Джон-Том уже начинал терять терпение.
— Что в этом плохого — убирать? От этого ты не становишься хуже. Я... — Он вздохнул, подумав, что спор безнадежен. — Конечно, здесь все по-другому, так ведь? Извини, позабыл, померещилось нечто из нереального мира.
Мадж расхохотался.
— Поди ты, а совсем недавно уверял меня, что нашего мира не существует.
— Да существует он, существует. — Юноша в гневе хватил обоими кулаками по столу, заметив, что грызун-прислужник вновь повалился — на этот раз носом вперед. Дело было в том, что какая-то черепаха, куда менее утонченная, чем Клотагорб, подставила ему ножку. Собранный с таким трудом мусор опять разлетелся, вызвав у присутствующих радостное оживление.
— Значит, и здесь своя дискриминация, — пробормотал Джон-Том. — Почему же и здесь так?
— Дискриминация? — Мадж помедлил. — Никто ничего им не дискриминирует. Просто они ни на что другое не годятся. С природою не поспоришь, приятель.
Непонятно, почему Джон-Том ожидал от Маджа иного. Судя по всему, выдр — вполне средний обитатель этого вонючего, отсталого и отнюдь не райского городишки.

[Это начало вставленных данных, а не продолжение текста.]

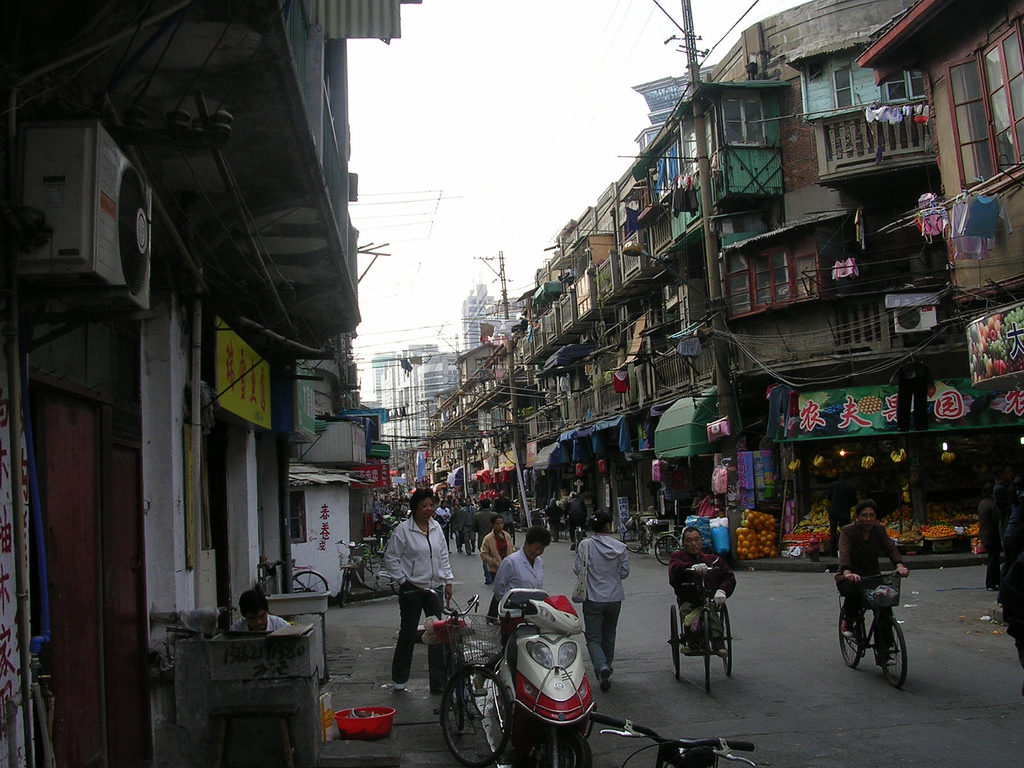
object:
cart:
[665, 560, 736, 689]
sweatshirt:
[666, 550, 737, 599]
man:
[664, 530, 739, 656]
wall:
[378, 345, 473, 456]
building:
[364, 343, 473, 525]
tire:
[437, 655, 520, 768]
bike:
[424, 586, 517, 766]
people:
[492, 527, 553, 605]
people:
[479, 514, 518, 581]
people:
[224, 586, 302, 645]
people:
[377, 487, 458, 656]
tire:
[865, 609, 910, 688]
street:
[344, 436, 1005, 730]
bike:
[826, 565, 917, 693]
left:
[104, 116, 443, 768]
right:
[672, 273, 1002, 768]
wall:
[50, 338, 189, 479]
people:
[836, 494, 910, 674]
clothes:
[962, 194, 997, 237]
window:
[801, 290, 913, 351]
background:
[482, 349, 1010, 667]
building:
[848, 0, 1020, 611]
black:
[399, 633, 408, 675]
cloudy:
[499, 209, 575, 262]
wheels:
[696, 578, 717, 668]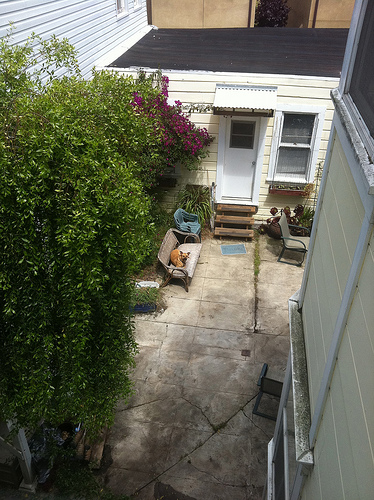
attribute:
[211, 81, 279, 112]
awning — small 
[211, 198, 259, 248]
steps — set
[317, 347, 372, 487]
wall — white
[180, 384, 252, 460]
floor — cracked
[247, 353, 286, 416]
chair — wooden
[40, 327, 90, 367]
tree — green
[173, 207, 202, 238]
arm chair — sky blue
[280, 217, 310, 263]
arm chair — empty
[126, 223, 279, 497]
ground surface — concrete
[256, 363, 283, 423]
chair — outdoor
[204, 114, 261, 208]
door — white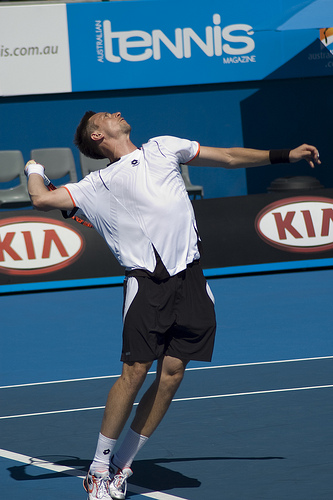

В ресторане были и гуманоиды, но по росту они не подходили под пару Джон-Тому. Неподалеку одинокий джентльмен выпивал в компании облаченной в расшитое серебряными нитками одеяние паукообразной обезьяны и играл с ней в карты — в паре против крупной человекообразной обезьяны неизвестной Джон-Тому разновидности и трехфутовой мускусной крысы в алом спортивном костюме и самых темных солнцезащитных очках из всех, какие доводилось видеть Джон-Тому.
Без сомнения, и они разделяют местные предрассудки и ханжество. А откуда, собственно, явился он сам, чтобы полагать себя вправе вершить суд над моральными вывертами иного мира?
— Слушай, приятель, с этим нельзя ничего сделать. Зачем кому-то нарушать заведенный порядок? Тока возьмись за швабру и тряпку — враз лишишься всякого уважения честных горожан. Правда, может, сойдешь за политикана, тока их уважают еще меньше, чем этих, с тряпкой. Но я надеюсь все-таки, что ты сумеешь обойтись без своих песен. — В тоне Маджа слышались надежда и любопытство. — Помнишь, старикашка-то, Клотагорб-от, он ведь уверен был, что ты чародей... Уверен ведь был! Что ежели ты способен на это? Я ж слыхал, как вы там о чародейских словах базарили.